Tanggapan atas tulisan Gus Ulil Abshar-Abdalla berjudul Islam Nusantara Sebagai ‘Cosmopolis’: Sejumlah Kritik dan Eksplorasi Teoretis
Oleh: Saeful Ihsan, S.Pd., M.Pd.
Islam yang progresif belum tentu langsung bisa disebut kiri. Sebab dewasa ini di Nusantara, mulai banyak bermunculan kelompok-kelompok Islam yang awalnya membid’ahkan demonstrasi kini juga mulai ikut-ikutan demo, dan itu sudah pasti merupakan arahan dari pemimpin kelompok. Tetapi tujuan mereka bukan untuk membela kaum tertindas, melainkan untuk apa yang mereka sebut “umat” dalam tafsir tertentu.
Umat dibatasi pada orang Islam saja, entah kelas elit, menengah, maupun melarat. Umat di sini berkedudukan sebagai “identitas”. Jadi, pemegang KTP Islam yang tidak berseberangan dengan mereka itulah yang dibela.
Sedang kiri, kalau kita konsisten dengan asal istilah itu, adalah sesuai dengan pembagian posisi duduk parlemen Prancis semasa revolusi. Ciri utama kiri adalah pembelaan terhadap rakyat tidak dibatasi oleh agama. Bisa jadi disebut dengan istilah “umat”, tetapi umat dalam pengertian di zaman Nabi Muhammad (saw.) yang berada di bawah naungan piagam madinah.
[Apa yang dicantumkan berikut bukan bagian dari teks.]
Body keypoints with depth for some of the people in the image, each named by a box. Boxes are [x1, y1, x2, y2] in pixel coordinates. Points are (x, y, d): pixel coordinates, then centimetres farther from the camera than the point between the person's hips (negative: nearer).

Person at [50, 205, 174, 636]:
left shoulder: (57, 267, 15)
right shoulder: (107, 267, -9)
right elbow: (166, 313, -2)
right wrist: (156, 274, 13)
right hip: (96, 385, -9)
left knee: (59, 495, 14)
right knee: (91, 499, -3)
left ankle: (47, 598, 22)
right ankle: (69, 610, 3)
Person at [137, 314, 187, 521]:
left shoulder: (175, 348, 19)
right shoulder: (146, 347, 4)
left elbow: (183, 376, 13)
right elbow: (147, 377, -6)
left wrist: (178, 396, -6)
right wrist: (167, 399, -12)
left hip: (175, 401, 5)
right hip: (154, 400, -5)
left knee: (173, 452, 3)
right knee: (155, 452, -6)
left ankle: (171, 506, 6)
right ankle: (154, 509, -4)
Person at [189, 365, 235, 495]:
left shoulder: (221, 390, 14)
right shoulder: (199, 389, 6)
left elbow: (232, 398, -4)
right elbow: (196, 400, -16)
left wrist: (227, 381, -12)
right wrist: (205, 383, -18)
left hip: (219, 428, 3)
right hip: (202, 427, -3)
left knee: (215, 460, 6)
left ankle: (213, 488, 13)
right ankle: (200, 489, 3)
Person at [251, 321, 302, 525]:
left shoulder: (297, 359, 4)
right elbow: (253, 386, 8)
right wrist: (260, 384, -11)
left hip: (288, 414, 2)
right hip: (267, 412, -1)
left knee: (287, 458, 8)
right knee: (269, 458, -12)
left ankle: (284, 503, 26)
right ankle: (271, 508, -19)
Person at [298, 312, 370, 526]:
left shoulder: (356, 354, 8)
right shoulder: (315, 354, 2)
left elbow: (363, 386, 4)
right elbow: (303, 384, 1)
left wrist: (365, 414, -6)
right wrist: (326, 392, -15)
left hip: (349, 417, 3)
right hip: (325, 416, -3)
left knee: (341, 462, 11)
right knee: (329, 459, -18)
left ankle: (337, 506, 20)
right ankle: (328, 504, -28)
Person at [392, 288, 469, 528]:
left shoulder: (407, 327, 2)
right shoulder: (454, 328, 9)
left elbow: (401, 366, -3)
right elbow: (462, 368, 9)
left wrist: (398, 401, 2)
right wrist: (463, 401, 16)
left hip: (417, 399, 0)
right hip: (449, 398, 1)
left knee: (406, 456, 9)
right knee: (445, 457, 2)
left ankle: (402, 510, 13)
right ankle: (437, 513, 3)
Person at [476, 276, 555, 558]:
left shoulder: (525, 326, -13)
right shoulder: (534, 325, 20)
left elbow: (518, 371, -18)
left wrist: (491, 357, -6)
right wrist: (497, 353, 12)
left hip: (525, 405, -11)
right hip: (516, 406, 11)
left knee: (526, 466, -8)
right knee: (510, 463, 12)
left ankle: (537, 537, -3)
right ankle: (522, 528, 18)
Yaitu terdiri dari orang mukmin dan ahlu zimmah (non-muslim yang dilindungi).
*
Pada akhirnya, Islam Nusantara Garis Kiri juga adalah suatu identitas, yang sesungguhnya tidak dapat diabaikan. Jika Islam Nusantara dikehendaki menjadi istilah yang benar-benar objektif mewakili gambaran umat Islam yang berada di dataran Nusantara, mestinya juga memperluas horizon dengan memberi ruang kepada model yang lain. Agar Islam Nusantara yang kita ketahui bukan sebatas Islam ala NU, melainkan benar-benar mewakili Islam di Nusantara.
Palu (29.06.2021)
Saeful Ihsan, S.Pd., M.Pd., Ketua Umum Pimpinan Wilayah Pemuda Muslimin Indonesia Provinsi Sulawesi Tengah.